Si une amie ou une personne de ton entourage souhaitait y avoir recours, comment verrais-tu ça?
Je ne le vois pas nécessairement négativement. À un moment donné, tout le monde fait ce qu’il veut avec son corps. La chirurgie esthétique, je le vois davantage pour résoudre des plus gros problèmes d’ordre médical. Mais si une personne a besoin de la chirurgie esthétique pour se sentir bien, je ne vois pas nécessairement ça de manière négative.
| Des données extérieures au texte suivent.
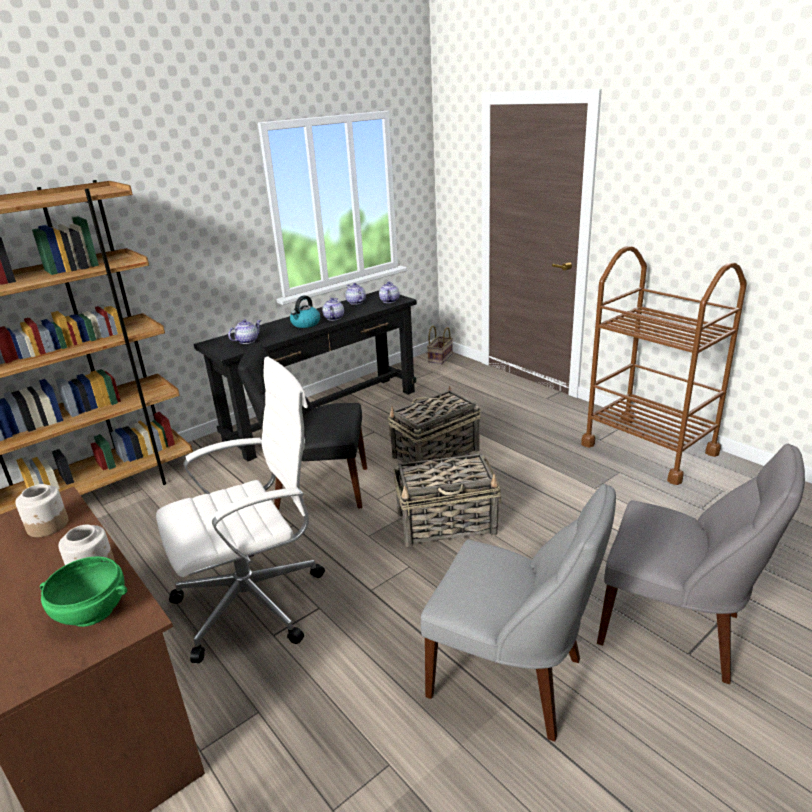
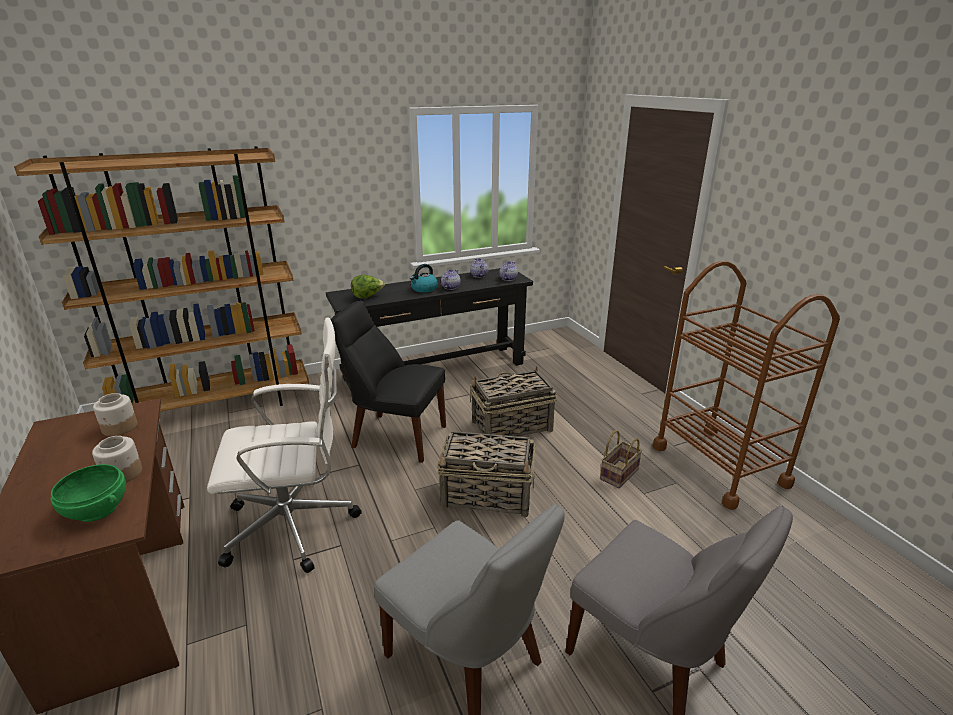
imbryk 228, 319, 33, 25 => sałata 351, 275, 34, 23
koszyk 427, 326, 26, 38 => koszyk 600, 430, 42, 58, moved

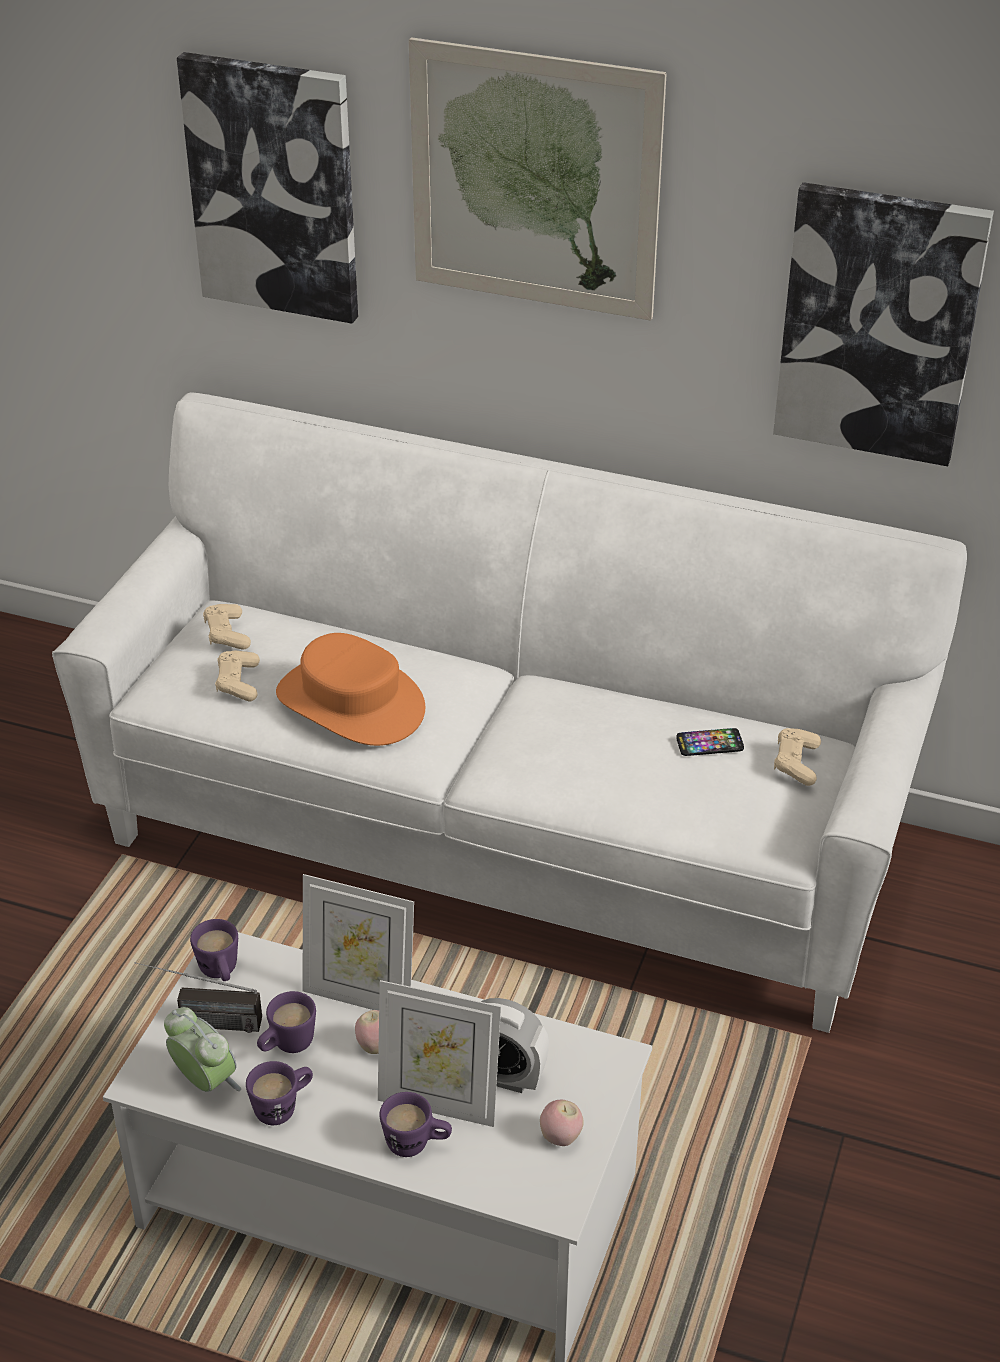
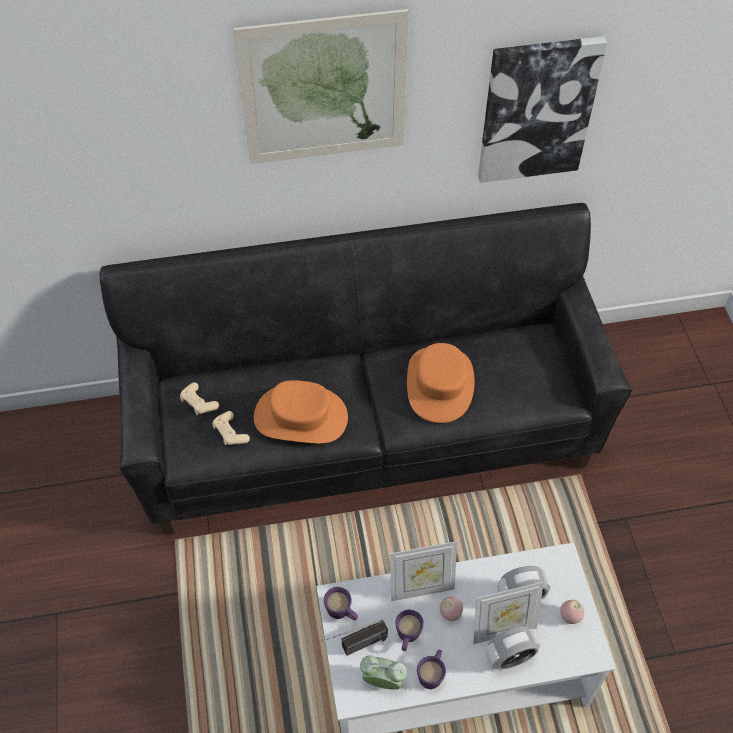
obraz 177, 52, 181, 272 => nothing
kanapa (biały) 52, 392, 915, 641 => kanapa (czarny) 99, 203, 533, 332
telefon 676, 728, 68, 28 => nothing
pad do gier (beżowy) 774, 728, 47, 58 => nothing
kubek (fioletowy) 380, 1092, 72, 65 => budzik 486, 626, 54, 45
nothing => kapelusz (pomarańczowy) 407, 343, 67, 80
Les garçons que tu côtoies au secondaire, comment expriment-ils leur masculinité?
Je pense que ça dépend vraiment. Je n’aurais pas une seule description de la masculinité.
Ça serait quoi pour toi, une masculinité positive?
Je ne sais pas s’il y a une masculinité positive, mais je pense qu’il y en a une négative. Ça renvoie à tout ce qui du rejet de choses considérées comme stéréotypement féminin. Je pense qu’il faut juste être dans l’acceptation.
Aussi, pour moi, la masculinité négative, c’est vraiment vis-à-vis le regarde de la société. Par exemple, des gens vont dire qu’ils ne peuvent pas faire ça, parce qu’ils sont un gars. Je pense qu’il faut passer par-dessus ça. C’est un des gros problèmes que je vois, surtout au secondaire. Parfois, je vais même avoir moins de plaisir à côtoyer des garçons, à cause de ça.
As-tu des exemples concrets de ces comportements plus négatifs autour de toi?
J’ai fait beaucoup de sport, jeune, dans des équipes mixtes. J’ai toujours eu des remarques, ou on ne me faisait pas de passes parce que je suis une fille. Et avec le temps, je pense que c’est quelque chose qui est venue plus m’irriter. Cette masculinité-là j’ai tendance à plus la repousser, c’est moins quelque chose qui me rend à l’aise.
Quelle sera la prochaine lutte ou la lutte à poursuivre pour les femmes?
Je pense qu’il faut continuer d’encourager les filles dans le sport et dans certaines professions, et dans leurs projets. Il faut les encourager à voyager, à faire des choses, et à les faire pour elles-mêmes et à être fières d’elles.